* TASK OBJECTIVE: Search the material for the string "información" and copy each line where it occurs.

(MATERIAL PROVIDED begins)

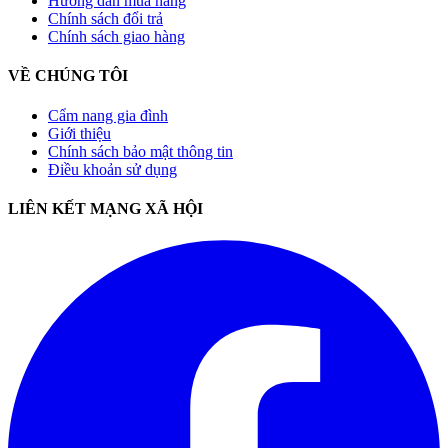
Hướng dẫn mua hàng
Chính sách đổi trả
Chính sách giao hàng
VỀ CHÚNG TÔI
Cẩm nang gia đình
Giới thiệu
Chính sách bảo mật thông tin
Điều khoản sử dụng
LIÊN KẾT MẠNG XÃ HỘI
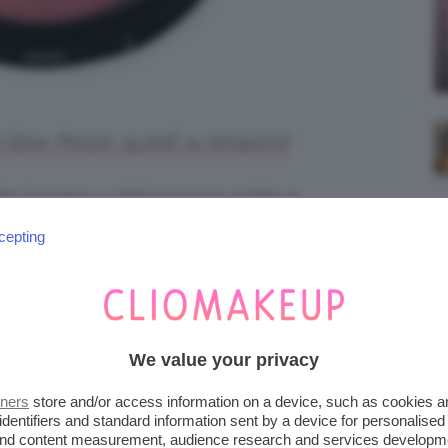
Glow. Prezzo: 15,00€ su Amazon.it
lto leggero e dalla texture sottile e
menti e di perle di nuova generazione regala
cepting
to. Applicate il prodotto con un pennello e
 luminosità delle perle.
We value your privacy
tners
store and/or access information on a device, such as cookies 
identifiers and standard information sent by a device for personalised
 and content measurement, audience research and services developm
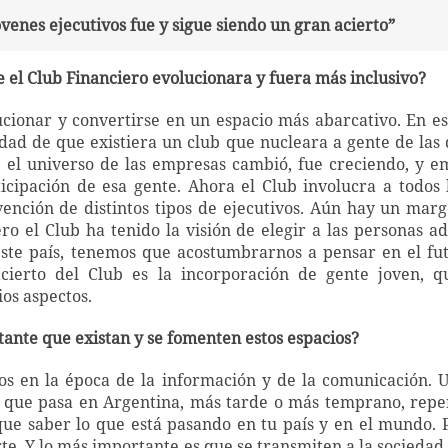
venes ejecutivos fue y sigue siendo un gran acierto”
 el Club Financiero evolucionara y fuera más inclusivo?
lucionar y convertirse en un espacio más abarcativo. En es
idad de que existiera un club que nucleara a gente de las 
 el universo de las empresas cambió, fue creciendo, y e
icipación de esa gente. Ahora el Club involucra a todos l
rvención de distintos tipos de ejecutivos. Aún hay un mar
ero el Club ha tenido la visión de elegir a las personas a
ste país, tenemos que acostumbrarnos a pensar en el fut
cierto del Club es la incorporación de gente joven, 
os aspectos.
ante que existan y se fomenten estos espacios?
s en la época de la información y de la comunicación. 
o que pasa en Argentina, más tarde o más temprano, repe
ue saber lo que está pasando en tu país y en el mundo.
rte. Y lo más importante es que se transmiten a la socieda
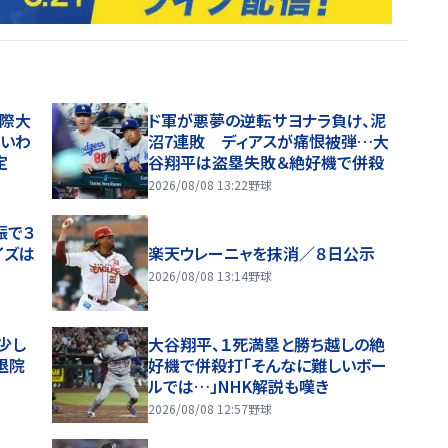
国際大
ド軍が悪夢の逆転サヨナラ負け、泥
いわ
沼7連敗 ディアスが痛恨被弾…大
定
谷翔平は盗塁失敗＆絶好機で併殺
2026/08/08 13:22
野球
振で３
イズは
楽天ウレーニャを抹消／８日公示
2026/08/08 13:14
野球
少し
大谷翔平、１死満塁と勝ち越しの絶
退院
好機で併殺打「そんなに難しいボー
ルでは…」NHK解説も嘆き
2026/08/08 12:57
野球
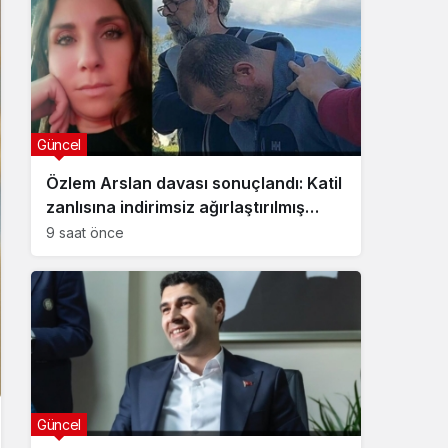
Güncel
Özlem Arslan davası sonuçlandı: Katil
zanlısına indirimsiz ağırlaştırılmış
müebbet hapis cezası verildi
9 saat önce
Güncel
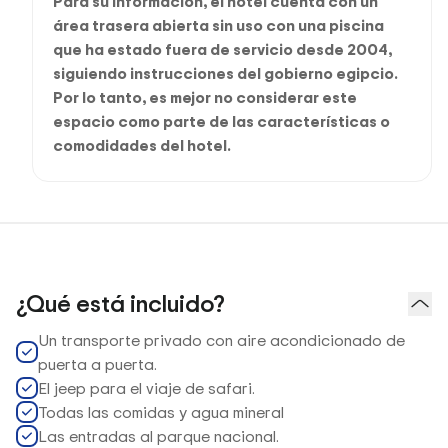
Para su información, el hotel cuenta con un
área trasera abierta sin uso con una piscina
que ha estado fuera de servicio desde 2004,
siguiendo instrucciones del gobierno egipcio.
Por lo tanto, es mejor no considerar este
espacio como parte de las características o
comodidades del hotel.
¿Qué está incluido?
Un transporte privado con aire acondicionado de
puerta a puerta.
El jeep para el viaje de safari.
Todas las comidas y agua mineral
Las entradas al parque nacional.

(MATERIAL PROVIDED ends)

* RESPONSE TO THE TASK:
s en la época de la información y de la comunicación. 
Para su información, el hotel cuenta con un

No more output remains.